Epigenetics: Beyond the Genetics and Medicine, Durna Daştan Sevgi,Yurtçu Nazan, Editör, NOVA Science Publishers Inc. , New York, ss.41-52, 2022
Genetics cannot solely explain genetic variations in humans and disease developments. We
see varying differences in phenotypes and disease susceptibility in organisms that have the
same genetic make-up, e.g., monozygotic twins and cloned animals. The information
carried by the genomic sequence is the blueprint, but the final product requires
environmental determinants. Here comes the concept of epigenetics, as it is the framework
where biochemical interactions between the genome and the environment blend. We can
describe epigenetics as mechanisms that are beyond genetics, as such mechanisms alter the
result of the genomic blueprint without altering the information itself, i.e., the sequence.

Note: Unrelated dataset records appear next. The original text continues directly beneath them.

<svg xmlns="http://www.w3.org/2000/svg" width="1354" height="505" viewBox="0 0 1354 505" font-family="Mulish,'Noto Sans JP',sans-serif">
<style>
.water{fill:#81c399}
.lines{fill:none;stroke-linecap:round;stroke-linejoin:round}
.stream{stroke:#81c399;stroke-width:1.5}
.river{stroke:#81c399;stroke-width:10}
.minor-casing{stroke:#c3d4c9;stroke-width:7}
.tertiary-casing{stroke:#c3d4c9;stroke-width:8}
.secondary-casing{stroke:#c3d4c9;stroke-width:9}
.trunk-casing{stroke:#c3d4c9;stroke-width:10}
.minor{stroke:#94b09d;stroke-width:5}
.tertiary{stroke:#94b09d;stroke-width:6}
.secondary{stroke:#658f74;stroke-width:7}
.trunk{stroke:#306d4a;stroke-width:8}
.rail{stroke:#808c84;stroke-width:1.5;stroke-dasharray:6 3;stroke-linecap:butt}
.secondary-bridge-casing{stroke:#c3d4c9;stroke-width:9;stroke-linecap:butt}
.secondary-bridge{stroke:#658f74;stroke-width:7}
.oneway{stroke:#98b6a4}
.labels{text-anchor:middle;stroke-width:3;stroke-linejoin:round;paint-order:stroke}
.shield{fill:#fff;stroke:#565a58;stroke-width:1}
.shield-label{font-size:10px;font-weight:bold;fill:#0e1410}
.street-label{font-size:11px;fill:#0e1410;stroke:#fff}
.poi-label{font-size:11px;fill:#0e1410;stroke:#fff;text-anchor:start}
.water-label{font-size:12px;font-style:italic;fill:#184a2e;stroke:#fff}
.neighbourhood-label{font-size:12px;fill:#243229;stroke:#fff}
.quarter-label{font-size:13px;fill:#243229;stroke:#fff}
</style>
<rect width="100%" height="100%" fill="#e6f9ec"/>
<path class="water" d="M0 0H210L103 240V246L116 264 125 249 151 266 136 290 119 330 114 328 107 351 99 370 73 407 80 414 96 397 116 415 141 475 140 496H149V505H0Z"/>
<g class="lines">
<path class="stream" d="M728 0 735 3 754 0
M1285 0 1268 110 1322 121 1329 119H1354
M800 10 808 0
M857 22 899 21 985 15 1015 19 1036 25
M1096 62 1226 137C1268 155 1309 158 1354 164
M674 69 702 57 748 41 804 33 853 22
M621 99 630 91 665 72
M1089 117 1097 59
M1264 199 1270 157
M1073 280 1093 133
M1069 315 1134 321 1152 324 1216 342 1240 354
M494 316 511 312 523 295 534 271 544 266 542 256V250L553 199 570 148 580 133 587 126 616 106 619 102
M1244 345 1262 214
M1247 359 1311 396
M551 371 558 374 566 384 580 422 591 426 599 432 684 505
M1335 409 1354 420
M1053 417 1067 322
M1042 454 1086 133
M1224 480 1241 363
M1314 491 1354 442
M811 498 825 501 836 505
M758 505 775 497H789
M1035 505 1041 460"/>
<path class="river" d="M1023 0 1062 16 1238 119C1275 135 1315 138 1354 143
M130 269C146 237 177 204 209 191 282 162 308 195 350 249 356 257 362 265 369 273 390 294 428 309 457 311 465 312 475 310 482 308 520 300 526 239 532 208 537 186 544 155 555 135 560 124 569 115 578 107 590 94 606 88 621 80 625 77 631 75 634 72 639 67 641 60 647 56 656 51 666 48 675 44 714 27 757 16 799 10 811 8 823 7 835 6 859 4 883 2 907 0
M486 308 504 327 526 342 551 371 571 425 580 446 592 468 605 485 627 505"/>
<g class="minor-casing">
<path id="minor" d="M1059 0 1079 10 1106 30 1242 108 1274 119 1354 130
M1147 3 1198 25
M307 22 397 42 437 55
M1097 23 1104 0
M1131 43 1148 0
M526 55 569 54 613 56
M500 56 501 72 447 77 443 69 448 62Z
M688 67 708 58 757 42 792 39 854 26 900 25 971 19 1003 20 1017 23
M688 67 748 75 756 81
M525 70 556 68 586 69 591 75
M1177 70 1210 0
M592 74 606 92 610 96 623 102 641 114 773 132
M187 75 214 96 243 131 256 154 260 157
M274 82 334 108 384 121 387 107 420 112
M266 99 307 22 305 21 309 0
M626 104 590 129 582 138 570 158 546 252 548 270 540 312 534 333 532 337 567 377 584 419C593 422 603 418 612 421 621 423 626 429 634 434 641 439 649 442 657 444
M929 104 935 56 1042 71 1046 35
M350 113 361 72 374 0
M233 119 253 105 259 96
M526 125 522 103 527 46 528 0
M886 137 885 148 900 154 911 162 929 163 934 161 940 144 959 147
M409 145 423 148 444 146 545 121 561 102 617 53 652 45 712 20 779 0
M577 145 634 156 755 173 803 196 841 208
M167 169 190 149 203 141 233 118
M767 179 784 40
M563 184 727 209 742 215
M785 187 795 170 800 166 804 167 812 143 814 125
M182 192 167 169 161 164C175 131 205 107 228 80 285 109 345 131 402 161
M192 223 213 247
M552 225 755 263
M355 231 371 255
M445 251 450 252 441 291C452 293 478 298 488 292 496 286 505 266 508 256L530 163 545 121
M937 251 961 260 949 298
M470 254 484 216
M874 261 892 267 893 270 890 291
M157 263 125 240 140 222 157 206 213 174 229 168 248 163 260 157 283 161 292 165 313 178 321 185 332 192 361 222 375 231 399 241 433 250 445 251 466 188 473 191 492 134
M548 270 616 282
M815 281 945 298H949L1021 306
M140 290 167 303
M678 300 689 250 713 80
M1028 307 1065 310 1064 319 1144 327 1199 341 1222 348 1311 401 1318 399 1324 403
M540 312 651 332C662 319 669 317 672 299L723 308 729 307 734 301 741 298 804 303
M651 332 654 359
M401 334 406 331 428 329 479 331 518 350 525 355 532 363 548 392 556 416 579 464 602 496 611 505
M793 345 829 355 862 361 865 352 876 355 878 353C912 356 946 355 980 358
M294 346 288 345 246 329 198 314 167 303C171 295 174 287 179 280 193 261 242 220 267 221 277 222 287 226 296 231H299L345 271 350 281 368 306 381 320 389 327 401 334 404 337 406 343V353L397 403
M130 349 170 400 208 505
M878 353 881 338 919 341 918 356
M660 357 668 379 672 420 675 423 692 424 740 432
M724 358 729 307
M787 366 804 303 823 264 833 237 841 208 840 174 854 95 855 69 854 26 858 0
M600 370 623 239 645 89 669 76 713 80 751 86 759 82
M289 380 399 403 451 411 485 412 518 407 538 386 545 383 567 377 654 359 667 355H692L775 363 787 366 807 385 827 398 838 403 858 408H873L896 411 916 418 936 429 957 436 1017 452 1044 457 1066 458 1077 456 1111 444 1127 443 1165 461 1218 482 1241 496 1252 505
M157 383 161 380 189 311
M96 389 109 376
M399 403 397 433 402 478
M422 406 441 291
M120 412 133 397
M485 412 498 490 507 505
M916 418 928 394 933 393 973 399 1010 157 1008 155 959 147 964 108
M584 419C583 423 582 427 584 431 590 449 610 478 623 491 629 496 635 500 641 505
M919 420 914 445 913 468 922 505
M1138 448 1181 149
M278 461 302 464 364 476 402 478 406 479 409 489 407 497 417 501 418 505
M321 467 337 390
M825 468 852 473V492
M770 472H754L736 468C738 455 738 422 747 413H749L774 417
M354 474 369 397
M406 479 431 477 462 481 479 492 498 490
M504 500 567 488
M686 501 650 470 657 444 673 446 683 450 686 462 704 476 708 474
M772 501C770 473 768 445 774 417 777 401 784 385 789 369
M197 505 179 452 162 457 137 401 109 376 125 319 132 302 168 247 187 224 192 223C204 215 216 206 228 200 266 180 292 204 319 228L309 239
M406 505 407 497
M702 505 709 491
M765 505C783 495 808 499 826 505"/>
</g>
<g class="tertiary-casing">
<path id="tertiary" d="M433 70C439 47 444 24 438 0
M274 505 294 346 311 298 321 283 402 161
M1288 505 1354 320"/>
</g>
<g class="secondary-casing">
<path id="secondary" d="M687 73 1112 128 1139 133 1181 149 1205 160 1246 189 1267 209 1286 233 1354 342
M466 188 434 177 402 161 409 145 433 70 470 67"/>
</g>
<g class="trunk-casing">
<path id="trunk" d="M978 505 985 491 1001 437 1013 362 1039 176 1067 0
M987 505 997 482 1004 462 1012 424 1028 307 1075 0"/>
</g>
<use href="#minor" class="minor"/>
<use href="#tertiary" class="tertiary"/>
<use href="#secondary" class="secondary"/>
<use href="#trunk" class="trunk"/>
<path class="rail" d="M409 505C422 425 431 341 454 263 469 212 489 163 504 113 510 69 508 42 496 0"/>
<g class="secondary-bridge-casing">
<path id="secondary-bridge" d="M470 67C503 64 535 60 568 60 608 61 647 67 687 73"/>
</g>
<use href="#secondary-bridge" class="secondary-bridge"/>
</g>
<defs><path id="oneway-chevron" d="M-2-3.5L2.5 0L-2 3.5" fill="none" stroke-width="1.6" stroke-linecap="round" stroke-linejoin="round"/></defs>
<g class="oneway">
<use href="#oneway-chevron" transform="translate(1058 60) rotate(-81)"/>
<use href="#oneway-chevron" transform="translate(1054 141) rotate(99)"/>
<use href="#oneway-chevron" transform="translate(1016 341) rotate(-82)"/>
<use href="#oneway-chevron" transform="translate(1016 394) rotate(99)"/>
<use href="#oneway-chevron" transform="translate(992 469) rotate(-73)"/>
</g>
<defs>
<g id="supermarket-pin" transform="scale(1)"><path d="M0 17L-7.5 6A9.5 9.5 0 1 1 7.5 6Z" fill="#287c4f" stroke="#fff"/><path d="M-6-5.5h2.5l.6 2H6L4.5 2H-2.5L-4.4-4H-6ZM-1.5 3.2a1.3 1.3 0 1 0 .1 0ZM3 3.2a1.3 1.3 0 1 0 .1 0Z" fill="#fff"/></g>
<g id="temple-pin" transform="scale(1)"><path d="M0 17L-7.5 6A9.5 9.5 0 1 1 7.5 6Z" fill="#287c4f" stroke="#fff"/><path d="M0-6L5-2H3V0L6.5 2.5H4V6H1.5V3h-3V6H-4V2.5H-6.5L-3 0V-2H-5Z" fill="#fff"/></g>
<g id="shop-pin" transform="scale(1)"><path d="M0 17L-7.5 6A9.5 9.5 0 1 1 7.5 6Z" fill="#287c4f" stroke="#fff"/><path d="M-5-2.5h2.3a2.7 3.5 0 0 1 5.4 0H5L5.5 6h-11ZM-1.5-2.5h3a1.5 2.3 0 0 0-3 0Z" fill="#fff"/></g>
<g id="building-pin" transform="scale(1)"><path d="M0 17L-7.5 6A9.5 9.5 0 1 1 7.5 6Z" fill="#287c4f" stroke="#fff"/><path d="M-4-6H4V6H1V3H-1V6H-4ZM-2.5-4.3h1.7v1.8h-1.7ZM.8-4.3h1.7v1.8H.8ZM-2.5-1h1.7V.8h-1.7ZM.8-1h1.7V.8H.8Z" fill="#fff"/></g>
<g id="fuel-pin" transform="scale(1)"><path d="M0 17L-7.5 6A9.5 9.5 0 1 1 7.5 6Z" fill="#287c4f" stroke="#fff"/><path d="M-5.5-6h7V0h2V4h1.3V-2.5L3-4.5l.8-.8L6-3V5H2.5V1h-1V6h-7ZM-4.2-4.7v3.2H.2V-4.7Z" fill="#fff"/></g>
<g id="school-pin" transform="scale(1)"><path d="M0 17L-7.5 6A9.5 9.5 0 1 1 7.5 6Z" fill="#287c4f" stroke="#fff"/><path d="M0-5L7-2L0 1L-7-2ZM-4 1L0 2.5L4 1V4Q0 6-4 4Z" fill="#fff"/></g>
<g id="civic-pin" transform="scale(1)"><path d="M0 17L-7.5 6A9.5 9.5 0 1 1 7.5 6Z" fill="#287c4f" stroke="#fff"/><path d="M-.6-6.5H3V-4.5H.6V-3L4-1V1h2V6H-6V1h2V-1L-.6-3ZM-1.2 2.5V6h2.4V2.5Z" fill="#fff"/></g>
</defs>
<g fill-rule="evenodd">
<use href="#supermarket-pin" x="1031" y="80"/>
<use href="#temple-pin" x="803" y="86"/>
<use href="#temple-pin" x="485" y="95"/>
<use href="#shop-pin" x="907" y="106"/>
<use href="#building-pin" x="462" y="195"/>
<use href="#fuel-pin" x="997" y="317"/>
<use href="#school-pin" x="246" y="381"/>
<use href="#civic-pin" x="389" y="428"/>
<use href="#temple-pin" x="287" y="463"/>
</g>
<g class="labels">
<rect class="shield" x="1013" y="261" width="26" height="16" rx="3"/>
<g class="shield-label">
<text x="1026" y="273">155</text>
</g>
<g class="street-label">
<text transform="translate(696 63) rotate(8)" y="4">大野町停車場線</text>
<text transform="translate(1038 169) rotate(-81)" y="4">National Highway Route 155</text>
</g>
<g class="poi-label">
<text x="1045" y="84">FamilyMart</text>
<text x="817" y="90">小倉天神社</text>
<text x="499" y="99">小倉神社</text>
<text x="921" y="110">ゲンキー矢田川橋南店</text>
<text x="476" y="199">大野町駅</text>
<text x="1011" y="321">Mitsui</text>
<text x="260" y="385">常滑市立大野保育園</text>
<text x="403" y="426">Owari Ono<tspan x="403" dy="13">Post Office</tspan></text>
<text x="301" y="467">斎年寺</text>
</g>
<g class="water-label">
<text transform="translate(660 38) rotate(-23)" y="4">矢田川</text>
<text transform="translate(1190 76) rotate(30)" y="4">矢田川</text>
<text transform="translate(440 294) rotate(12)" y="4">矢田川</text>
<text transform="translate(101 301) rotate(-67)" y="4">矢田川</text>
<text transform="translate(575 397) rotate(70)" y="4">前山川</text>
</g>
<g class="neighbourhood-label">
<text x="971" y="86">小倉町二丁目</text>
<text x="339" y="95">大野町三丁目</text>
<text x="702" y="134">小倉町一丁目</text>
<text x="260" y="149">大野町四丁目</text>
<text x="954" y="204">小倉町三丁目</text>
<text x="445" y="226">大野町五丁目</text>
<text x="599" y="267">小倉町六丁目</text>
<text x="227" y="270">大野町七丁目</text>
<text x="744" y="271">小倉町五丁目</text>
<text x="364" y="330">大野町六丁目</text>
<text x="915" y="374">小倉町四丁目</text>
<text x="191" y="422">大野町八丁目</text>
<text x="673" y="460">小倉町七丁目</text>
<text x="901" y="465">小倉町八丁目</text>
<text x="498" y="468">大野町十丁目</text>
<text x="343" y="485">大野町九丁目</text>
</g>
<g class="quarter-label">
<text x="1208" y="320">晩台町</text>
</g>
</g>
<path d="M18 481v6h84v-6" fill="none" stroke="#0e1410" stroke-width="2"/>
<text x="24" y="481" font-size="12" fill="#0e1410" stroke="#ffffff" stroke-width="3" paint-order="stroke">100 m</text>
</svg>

Both epigenetics and epigenomics are trending research fields to better evaluate the
genotype and the phenotype. The methylation of genetic material is a well-studied and
well-known epigenetic marker. The epigenome, as a term, describes the inheritable
changes in both the DNA and histone molecular structures, where the methylation and
acetylation mechanisms are studied extensively. As the building blocks of the chromatin
structure, nucleosomes depend on epigenetic changes, which lead to becoming either tight
or loose, based on the particular mechanisms. Chromatin structure changes directly affect
the gene expression, e.g., particular gene expression becomes silenced if the gene position
has DNA hypermethylation and histone hypoacetylation that leads to the condensed form
of the chromatin. Inversely, if the said changes were removed, genes in that position would
express themselves again. Therefore, epigenetics provides a vigorous and remarkably
malleable means for gene expression regulations. Epigenomics includes both the
epigenetic mechanisms on the DNA and histones and complicated interactions between the
genotype and the phenotype. There are well-known epigenomic changes in DNA, RNA,
and protein levels. DNA base changes in somatic cells and chromosome positioning are
among the aspects determining the epigenomic scene. Alternative splicing mechanism,
RNA processing (editing, capping, Poly-A tailing, etc.), RNA methylation, and regulations
conferred by the non-coding RNAs (ncRNAs) are RNA level epigenomic changes.
Epigenomic changes at the protein level include various mechanisms of the post-
translational modification. Epigenomics research includes total hypomethylation profile of
the genome, identification of hypermethylated genes, microRNA-driven gene silencing with DNA methylation, epigenome projects, and DNA-based clinical therapies for
different biomedical conditions. This chapter will detail fundamental concepts and basic
approaches to both epigenomics and epigenomes.